Felippe Schultz Mussel

Resumo


Quatro filmes dirigidos por Adirley Queirós – Rap, o canto da Ceilândia (2005), Dias de greve (2009), A cidade é uma só? (2011) e Branco sai, preto fica (2014) – são fortemente construídos pelas dissonâncias entre Brasília e Ceilândia – cidade-satélite do Distrito Federal de onde emana a produção audiovisual que colocamos em questão. Filmes que investem em operações de confronto entre territórios e fronteiras, corpos e arquiteturas, memórias e apagamentos, desejos e utopias, “nós” e “eles”. Tratam-se de elementos sensíveis que ao mesmo tempo constituem as cidades e, como pretendemos investigar, modulam as suas próprias formas de inscrição cinematográfica.

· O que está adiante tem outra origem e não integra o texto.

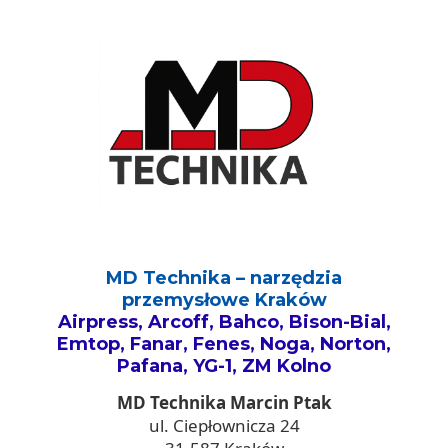
MD Technika – narzędzia
przemysłowe Kraków
Airpress, Arcoff, Bahco, Bison-Bial,
Emtop, Fanar, Fenes, Noga, Norton,
Pafana, YG-1, ZM Kolno
MD Technika Marcin Ptak
ul. Ciepłownicza 24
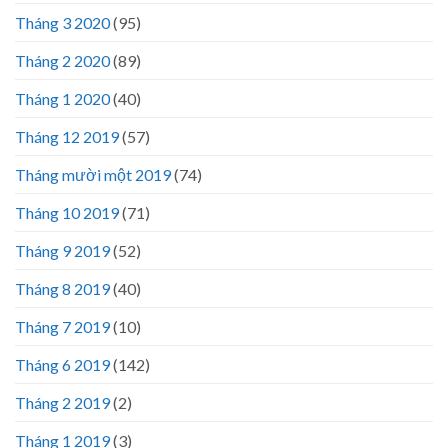
Tháng 3 2020
(95)
Tháng 2 2020
(89)
Tháng 1 2020
(40)
Tháng 12 2019
(57)
Tháng mười một 2019
(74)
Tháng 10 2019
(71)
Tháng 9 2019
(52)
Tháng 8 2019
(40)
Tháng 7 2019
(10)
Tháng 6 2019
(142)
Tháng 2 2019
(2)
Tháng 1 2019
(3)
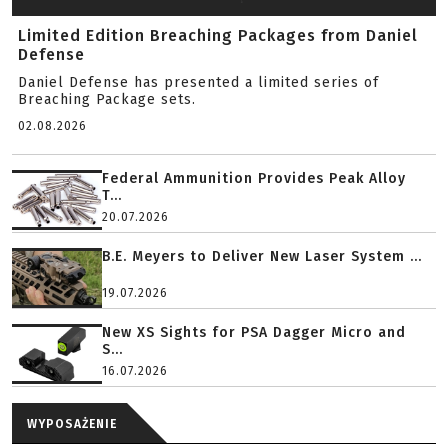
Limited Edition Breaching Packages from Daniel
Defense
Daniel Defense has presented a limited series of
Breaching Package sets.
02.08.2026
Federal Ammunition Provides Peak Alloy
T...
20.07.2026
B.E. Meyers to Deliver New Laser System ...
19.07.2026
New XS Sights for PSA Dagger Micro and
S...
16.07.2026
WYPOSAŻENIE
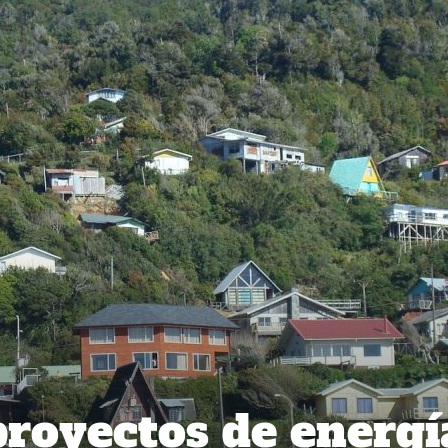
royectos de energí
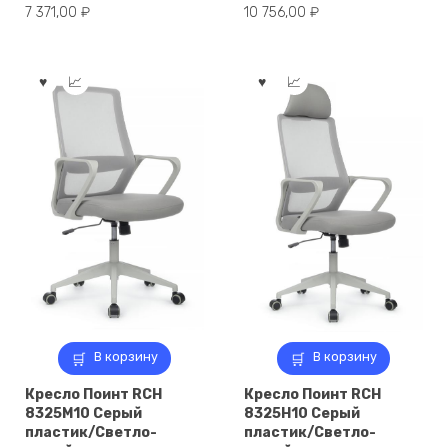
7 371,00
₽
10 756,00
₽
В корзину
В корзину
Кресло Поинт RCH
Кресло Поинт RCH
8325M10 Серый
8325H10 Серый
пластик/Светло-
пластик/Светло-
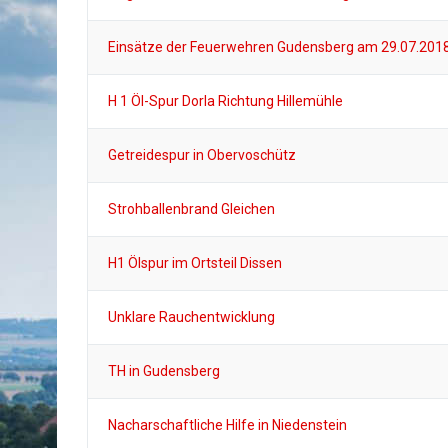
Einsätze der Feuerwehren Gudensberg am 29.07.201
H 1 Öl-Spur Dorla Richtung Hillemühle
Getreidespur in Obervoschütz
Strohballenbrand Gleichen
H1 Ölspur im Ortsteil Dissen
Unklare Rauchentwicklung
TH in Gudensberg
Nacharschaftliche Hilfe in Niedenstein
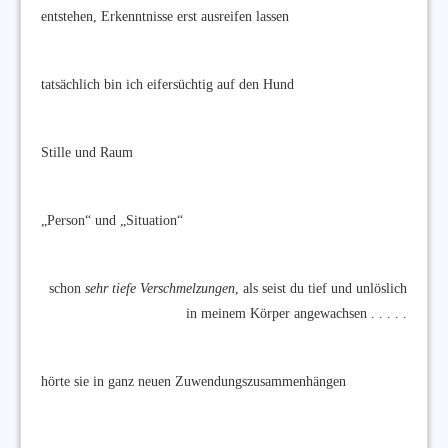
entstehen, Erkenntnisse erst ausreifen lassen
tatsächlich bin ich eifersüchtig auf den Hund
Stille und Raum
„Person“ und „Situation“
schon
sehr tiefe Verschmelzungen
, als seist du tief und unlöslich
in meinem Körper angewachsen . . . . .
hörte sie in ganz neuen Zuwendungszusammenhängen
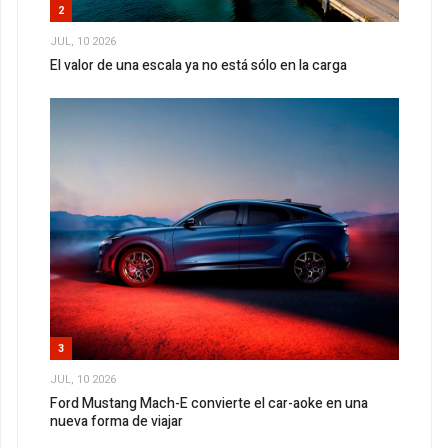
2
JUL, 10 2026
El valor de una escala ya no está sólo en la carga
3
JUL, 10 2026
Ford Mustang Mach-E convierte el car-aoke en una
nueva forma de viajar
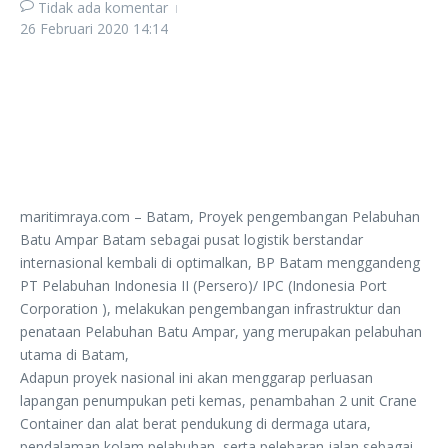
Tidak ada komentar
26 Februari 2020
14:14
maritimraya.com – Batam, Proyek pengembangan Pelabuhan
Batu Ampar Batam sebagai pusat logistik berstandar
internasional kembali di optimalkan, BP Batam menggandeng
PT Pelabuhan Indonesia II (Persero)/ IPC (Indonesia Port
Corporation ), melakukan pengembangan infrastruktur dan
penataan Pelabuhan Batu Ampar, yang merupakan pelabuhan
utama di Batam,
Adapun proyek nasional ini akan menggarap perluasan
lapangan penumpukan peti kemas, penambahan 2 unit Crane
Container dan alat berat pendukung di dermaga utara,
pendalaman kolam pelabuhan, serta pelebaran jalan sebagai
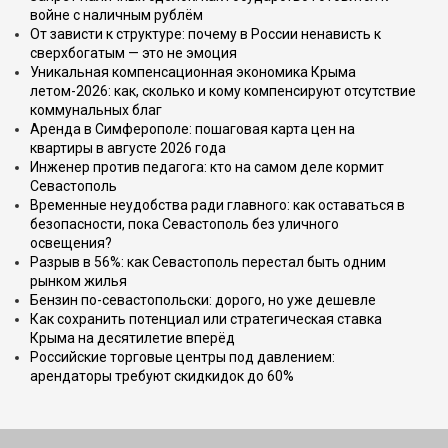
войне с наличным рублём
От зависти к структуре: почему в России ненависть к
сверхбогатым — это не эмоция
Уникальная компенсационная экономика Крыма
летом-2026: как, сколько и кому компенсируют отсутствие
коммунальных благ
Аренда в Симферополе: пошаговая карта цен на
квартиры в августе 2026 года
Инженер против педагога: кто на самом деле кормит
Севастополь
Временные неудобства ради главного: как оставаться в
безопасности, пока Севастополь без уличного
освещения?
Разрыв в 56%: как Севастополь перестал быть одним
рынком жилья
Бензин по-севастопольски: дорого, но уже дешевле
Как сохранить потенциал или стратегическая ставка
Крыма на десятилетие вперёд
Российские торговые центры под давлением:
арендаторы требуют скидкидок до 60%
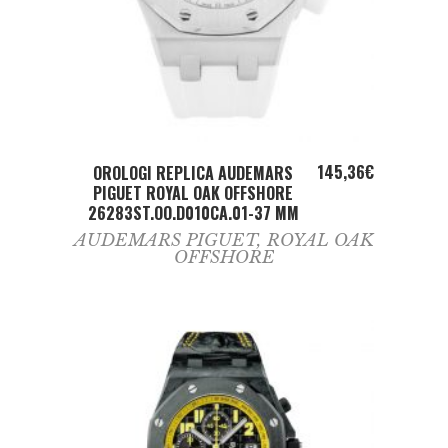
ADD TO CART
145,36
€
OROLOGI REPLICA AUDEMARS
PIGUET ROYAL OAK OFFSHORE
26283ST.OO.D010CA.01-37 MM
AUDEMARS PIGUET
,
ROYAL OAK
OFFSHORE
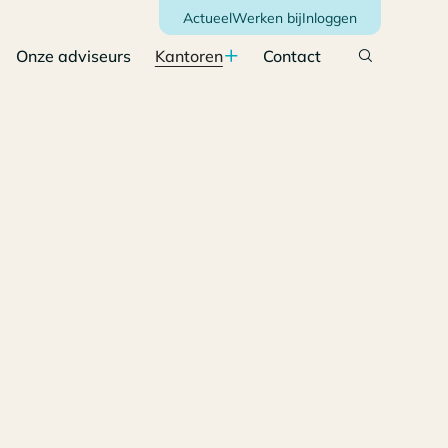
Actueel
Werken bij
Inloggen
Onze adviseurs
Kantoren
Contact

Interessado nesses imbricamentos entre o cinema e as duas cidades do Distrito Federal, nosso estudo de caso se estrutura a partir do cotejo com um conjunto de filmes que ainda nos primeiros tempos de Brasília engendraram a fundação da capital e a sua legitimação, assim como escancararam as próprias contradições no interior do seu projeto de cidade. A partir da recorrência de determinados elementos visuais, a pesquisa busca então perceber as semelhanças, as resistências e as reinvenções operadas pelo cinema de Adirley diante de Brasília e suas imagens.

Palavras-chave: Adirley Queirós; Brasília; cidade; território; corpo; subjetivação.